Lars Eller may be the Tiger, but Caps coach Todd Reirden is not about to lump him in with the people from 'Tiger King'

Like everyone during this time of social distancing because of the coronavirus, Todd Reirden is getting some extra time to catch up on some TV. Also like everyone, one of the shows he has watched during the NHL's pause in the season is the Netflix docuseries "Tiger King."

"I did take myself through the 'Tiger King,'" Reirden said on a conference call Monday. "That I did watch. I watched that one on my own. I did not have my wife and son in on that one. I wanted to be prepared for discussion points with the players if they had seen it. So I did watch that. I'll just leave it at that, but I did watch it."

So Reirden has watched it, but just for reference. Right.

"It's just one of those things that you want to be prepared for as a coach because you know they all have watched it and I saw the amount of people that have watched it," Reirden said. "I have not gotten into in-depth discussions but when I do get together with the players one day when things become normal again for us."

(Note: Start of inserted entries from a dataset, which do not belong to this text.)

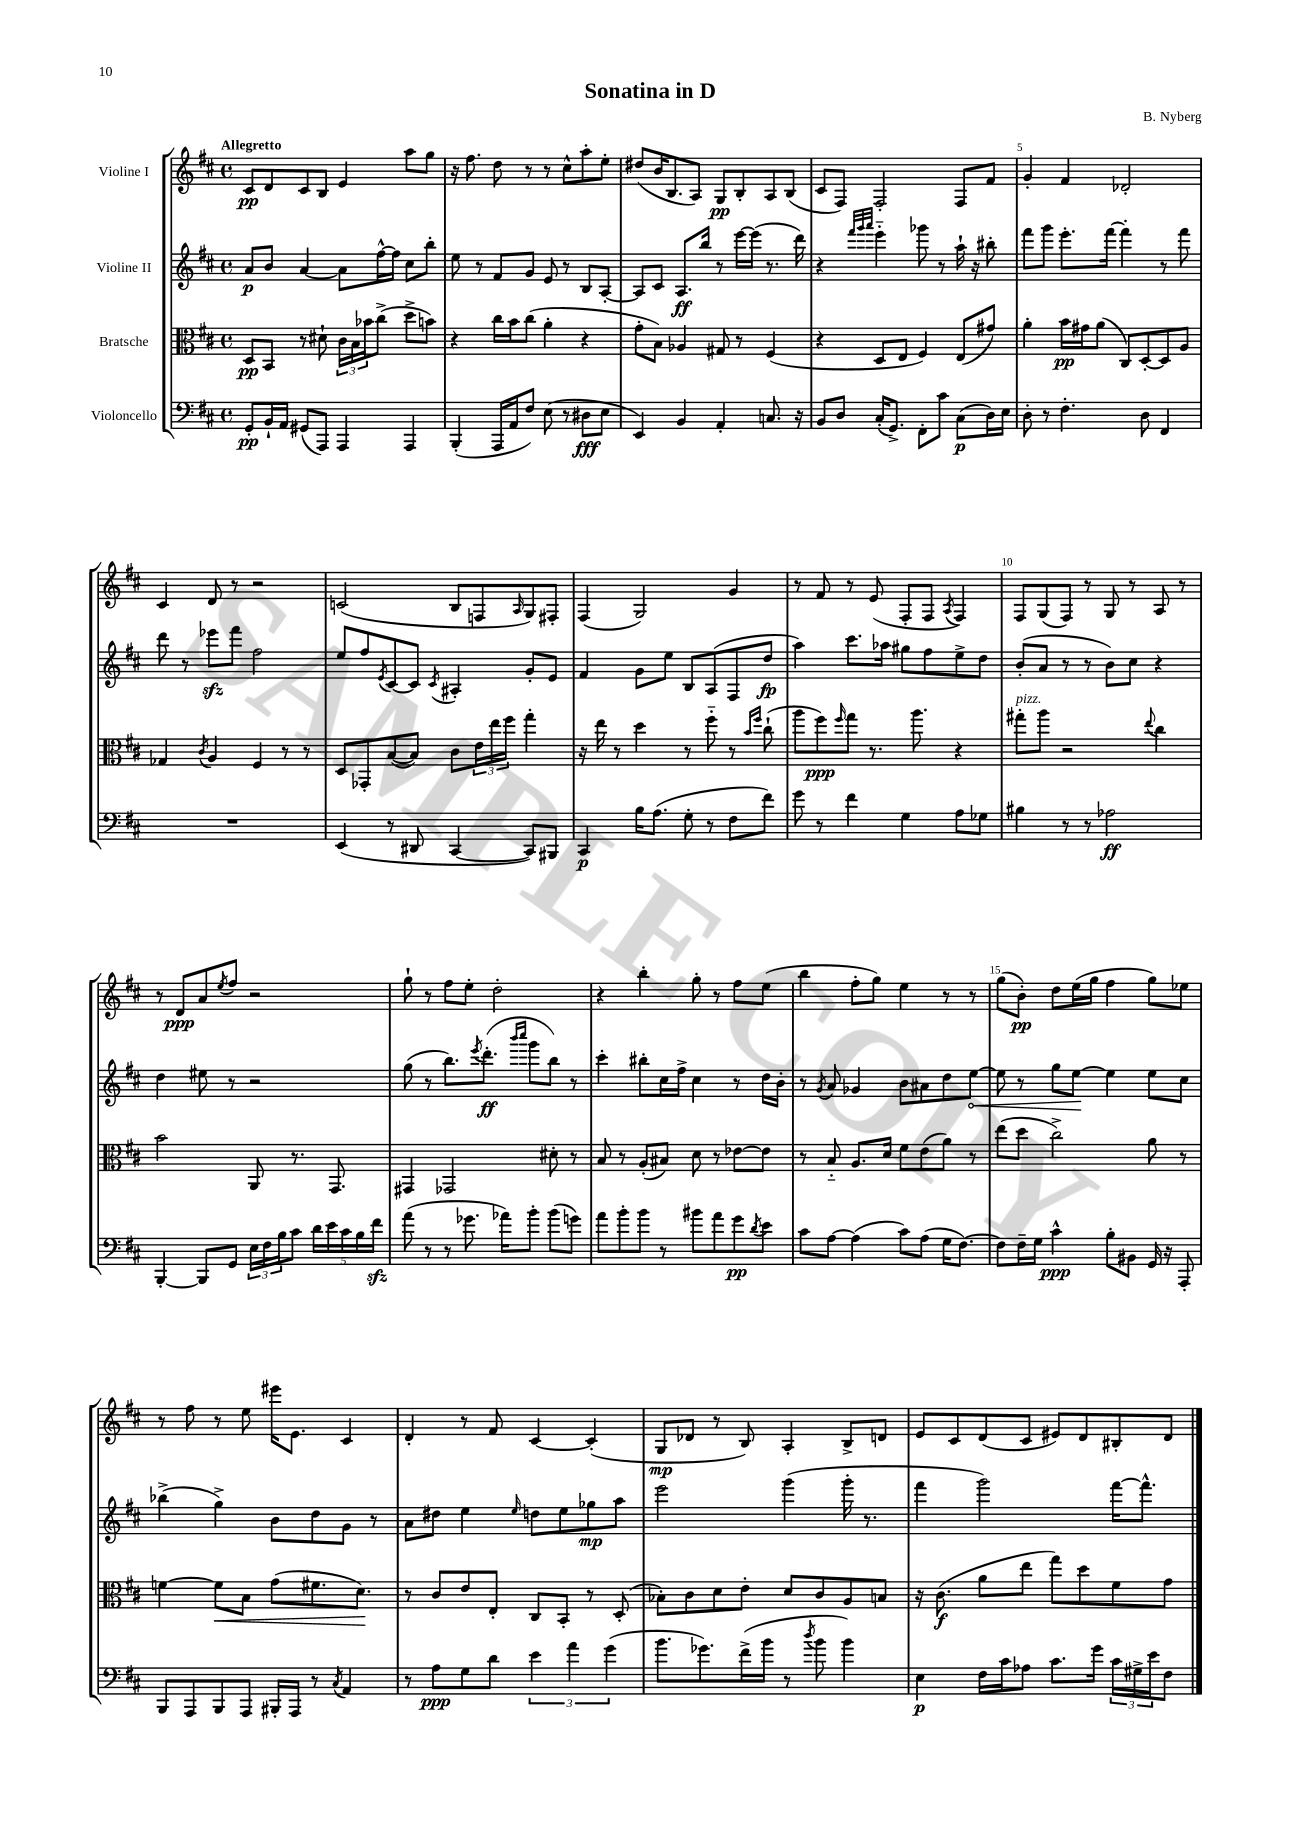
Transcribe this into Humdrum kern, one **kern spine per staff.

**kern	**kern	**kern	**kern
*staff4	*staff3	*staff2	*staff1
*clefF4	*clefC3	*clefG2	*clefG2
*k[f#c#]	*k[f#c#]	*k[f#c#]	*k[f#c#]
*M4/4	*M4/4	*M4/4	*M4/4
*met(c)	*met(c)	*met(c)	*met(c)
8GG'/L	8D/L	8a/L	8c#/L
16BB`/L	8BB/J	8b/J	8d/
16AA/JJ	.	.	.
(8GG#/L	8r	[4a/	8c#/
8AAA/J)	8d#`\	.	8B/J
4AAA/	24c#\LL	8a\]L	4e/
.	24B\	.	.
.	24b-\J	.	.
.	(8cc#^\J	[16ff#^^\L	.
.	.	16ff#\]JJ	.
4AAA/	8dd^\L	8cc#\L	8aa\L
.	8b\J)	8bb'\J	8gg\J
=	=	=	=
(4BBB'/	4r	8ee\	16r
.	.	.	8.ff#\
.	.	8r	.
16AAA/LL	16cc#\LL	8f#/L	8dd\
16AA/J	16b\J	.	.
8F#/J)	(8cc#\J	8g/J	8r
(8E\	4a'\	8e/	8r
8r	.	8r	8cc#^^\L
8D#\L	4r	8B/L	8aa'\
8E\J	.	[8A'/J	8ee'\J
=	=	=	=
4EE/)	8g'\L	8A/]L	(8dd#/L
.	8B\J)	8c#/J	16b/K
.	.	.	8.B/
4BB/	4A-/	8.A/L	.
.	.	.	8A/J)
.	.	16bb/Jk	.
4AA'/	8G#/	8r	8G/L
.	8r	[16eee\LL	8B'/
.	.	(16eee\]JJ	.
8.C/	(4F#/	8.r	8A/
.	.	.	(8B/J
16r	.	16ddd\)	.
=	=	=	=
8BB/L	4r	4r	8c#/L
8D/J	.	.	8F#/J)
.	.	32qqfff#/LLL	.
.	.	32qqggg/	.
.	.	32qqaaa/JJJ	.
(16C#'/LK	8D/L	4eee'~\	2F#'/
8.GG^/J)	.	.	.
.	8E/J	.	.
8FF#'\L	4F#/)	8ggg-\	.
8c#\J	.	8r	.
(8C#\L	(8E/L	16aa`\	8F#/L
.	.	16r	.
16D\L)	8g#/J)	8bb#'\	8f#/J
16E\JJ	.	.	.
=	=	=	=
8D'\	4a'\	8fff#\L	4g'/
8r	.	8ggg\J	.
4.F#'\	16b\LL	8.eee'\L	4f#/
.	16g#\J	.	.
.	(8a\J	.	.
.	.	[16fff#\Jk	.
.	8C#/L)	4fff#'\]	2d-'/
8D\	[8D'/	.	.
4FF#/	8D/]	8r	.
.	8A/J	8fff#\	.
=	=	=	=
1r	4G-/	8ddd\	4c#/
.	.	8r	.
.	8qc#/	.	.
.	4A/	8eee-\L	8d/
.	.	8fff#\J	8r
.	4F#/	2ff#\	2r
.	8r	.	.
.	8r	.	.
=	=	=	=
(4EE/	8D/L	8ee/L	(2c/
.	8GG-'/	8ff#/	.
.	.	8qe/	.
8r	([8B/	[8c#/	.
8DD#/	8B/]J)	8c#/]J	.
.	.	8qc#/	.
[4CC#/	8c#\L	4A#'/	8B/L
.	24e\L	.	8F/
.	24ee\	.	.
.	24ff#\JJ	.	.
.	.	.	16qqA/
8CC#/]L)	4gg'\	8g'/L	8G/)
8BBB#/J	.	8e/J	8F#'/J
=	=	=	=
4CC#/	16r	4f#/	(4F#/
.	16ee\	.	.
.	8r	.	.
16B\LK	4dd\	8g\L	2G/)
(8.A\J	.	.	.
.	.	8ee\J	.
8G'\	8r	8B/L	.
8r	8ff#'~\	(8A/	.
8F#\L	8r	8F#/	4g/
.	16qqb/LL	.	.
.	16qqff#/JJ	.	.
8f#\J)	(8cc#`\	8dd/J	.
=	=	=	=
8g\	8aa\L	4aa\)	8r
8r	8ff#\)	.	8f#/
.	16qqff#/	.	.
4f#\	8gg\J	8.ccc#\L	8r
.	8.r	.	(8e/
.	.	16aa-\Jk	.
4G\	.	8gg#\L	8F#'/L
.	8.aa\	.	.
.	.	8ff#\	8F#/J
.	.	.	8qA/
8A\L	4r	8ee^\	4F#/)
8G-\J	.	8dd\J	.
=	=	=	=
4B#\	8gg#'\L	(8b'/L	8F#/L
.	8aa\J	8a/J	(8G/
8r	2r	8r	8F#/J)
8r	.	8r	8r
2A-\	.	8b\L)	8G/
.	.	8cc#\J	8r
.	8qqee/	.	.
.	4cc#\	4r	8A/
.	.	.	8r
=	=	=	=
[4BBB'/	2b\	4dd\	8r
.	.	.	8d/L
8BBB/]L	.	8ee#\	8a/
.	.	.	8qee/
8GG/J	.	8r	8ff#/J
24E\LL	8AA/	2r	2r
24F#\	.	.	.
24B\J	.	.	.
8c#\J	8.r	.	.
20d\LL	.	.	.
20e\	.	.	.
.	8.GG/	.	.
20c#\	.	.	.
20B\	.	.	.
20f#\JJ	.	.	.
=	=	=	=
(8a\	4GG#/	(8gg\	8gg`\
8r	.	8r	8r
8r	2GG-/	8.bb\L)	8ff#\L
8.g-\	.	.	8ee'\J
.	.	8qeee/	.
.	.	(8.ddd'\J	.
.	.	.	2dd'\
16a-\LK)	.	.	.
.	.	16qqbbb/LL	.
.	.	16qqcccc#/JJ	.
8b'\J	.	8ggg\L	.
(8b\L	8d#'\	8bb\J)	.
8g\J)	8r	8r	.
=	=	=	=
8a\L	8B/	4ccc#'\	4r
8b'\	8r	.	.
8b\J	(8A'/L	8bb#'\L	4bb'\
8r	8B#/J)	16cc#\L	.
.	.	16ff#^\JJ	.
8b#\L	8d\	4cc#\	8gg'\
8a\	8r	.	8r
8g\	[8e-\L	8r	8ff#\L
8qd/	.	.	.
8e\J	8e-\]J	16dd\LL	(8ee\J
.	.	16b'\JJ	.
=	=	=	=
8c#\L	8r	8r	4bb\
.	.	8qg/	.
[8A\J	8B'~/	8a/	.
(4A\]	8.A/L	4g-/	8ff#'\L
.	.	.	8gg\J)
.	16d/Jk	.	.
8c#\L)	8f#\L	8b\L	4ee\
(8A\J	(8e\	8a#\	.
16G\LK	8a\J)	8dd\	8r
[8.F#\J)	.	.	.
.	8r	[8ee\J	8r
=	=	=	=
8F#\]L	(8ee\L	8ee\]	(8gg\L
16F#~\L	8dd\J	8r	8b'\J)
16G\JJ	.	.	.
4c#^^\	2cc#^\)	8gg\L	8dd\L
.	.	[8ee\J	(16ee\L
.	.	.	16gg\JJ
8B'\L	.	4ee\]	4ff#\
8BB#\J	.	.	.
16GG/	8a\	8ee\L	8gg\L)
16r	.	.	.
8AAA'/	8r	8cc#\J	8ee-\J
=	=	=	=
8BBB/L	[4f\	(4bb-^\	8r
8AAA/	.	.	8ff#\
8BBB/	8f\]L	4gg^\)	8r
8AAA/J	8B\J	.	8ee\
16BBB#'/LL	(8g\L	8b\L	16eee#\LK
16AAA/JJ	.	.	8.e\J
8r	8.f#\	8dd\	.
8qC#/	.	.	.
4AA/	.	8g\J	4c#/
.	8.d\J)	.	.
.	.	8r	.
=	=	=	=
8r	8r	8a\L	4d'/
8A\L	8c#/L	8dd#\J	.
8G\	8e/	4ee\	8r
8d\J	8E'/J	.	8f#/
.	.	16qqee/	.
6e\	8C#/L	8dd\L	[4c#/
.	8BB'/J	8ee\	.
6a\	.	.	.
.	8r	8gg-\	(4c#'/]
(6g\	.	.	.
.	(8D'/	8aa\J	.
=	=	=	=
8.b\L	8B-'\L)	2eee\	8G/L
.	8c#\	.	8d-/J
8.g-\)	.	.	.
.	8d\	.	8r
(16f#^\L	8e'\J	.	8B/)
16b\JJ	.	.	.
8r	8d/L	(4ggg\	4A'/
8qdd/	.	.	.
8b\	8c#/	.	.
4b\)	8A/	16ggg'\	8B^/L
.	.	8.r	.
.	8B/J	.	8d/J
=	=	=	=
4E\	16r	4fff#\	8e/L
.	(8.c#\	.	.
.	.	.	8c#/
16F#\LL	8a\L	2ggg\)	(8d/
16c#\J	.	.	.
8A-\J	8ee\J	.	8c#/J
8.c#\L	8gg\L)	.	8e#/L)
.	8dd\	.	8d/
16g\Jk	.	.	.
24c#\LL	8f#\	[16fff#\LK	8B#'/
24G#^\	.	.	.
.	.	8.fff#^^\]J	.
24e\J	.	.	.
8F#\J	8g\J	.	8d/J
==	==	==	==
*-	*-	*-	*-
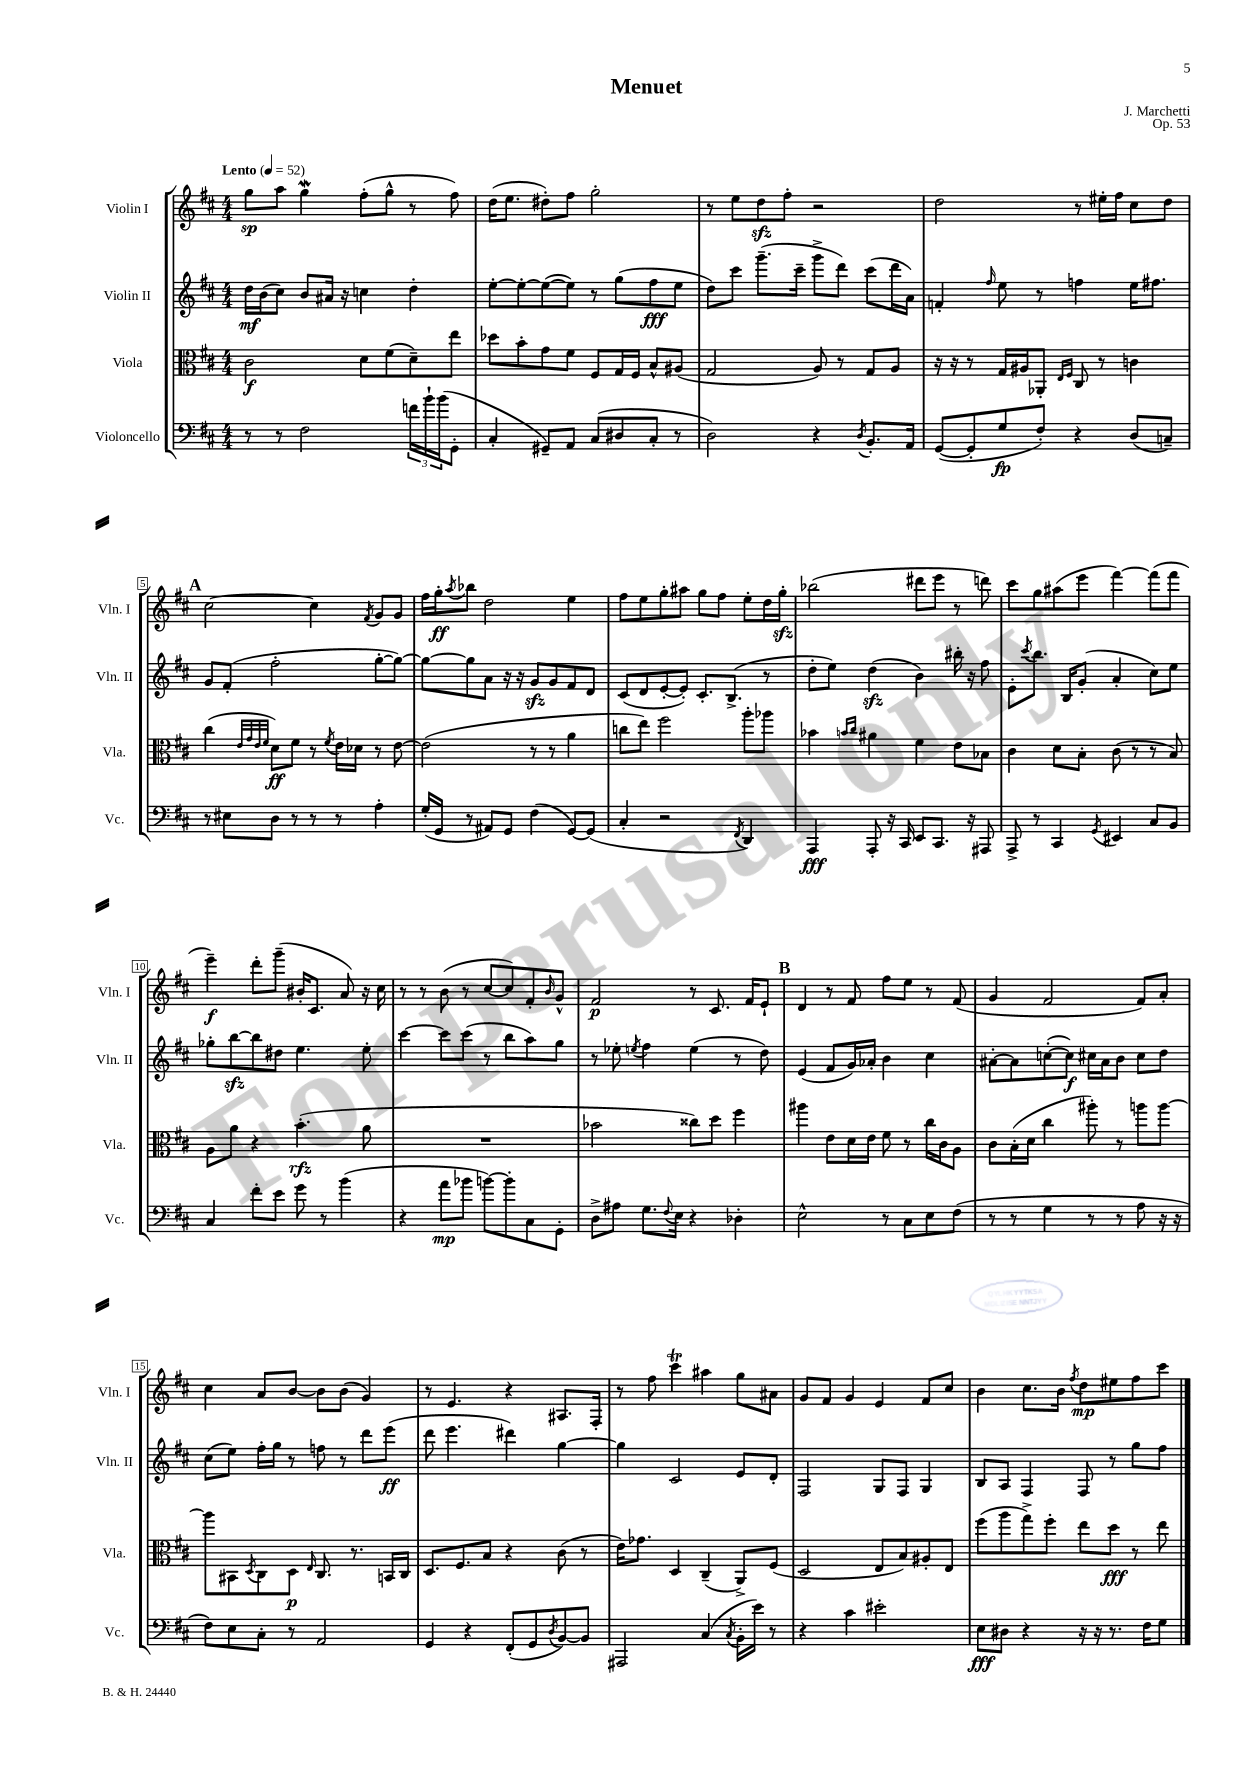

While Reirden was diplomatic about what he thought about the people featured in the series, he also made it clear he was not about to compare any of the Capitals players to Joe Exotic or any of the other...colorful characters. That includes Lars Eller.

Eller's nickname, of course, is 'Tiger' after he chose the tiger for his spirit animal in a talk with Tony Robbins. When Reirden was asked Monday if Eller was the team's "Tiger King," Reirden was pretty quick to shut that down.

"Lars Eller, I mean he is our Tiger for sure on our team," Reirden said. "I hate to couple him into the same kind of personality that's going on with the 'Tiger King, 'but certainly he has the name for it. So that's an interesting thought that I need to spend some more time on before I commit to it."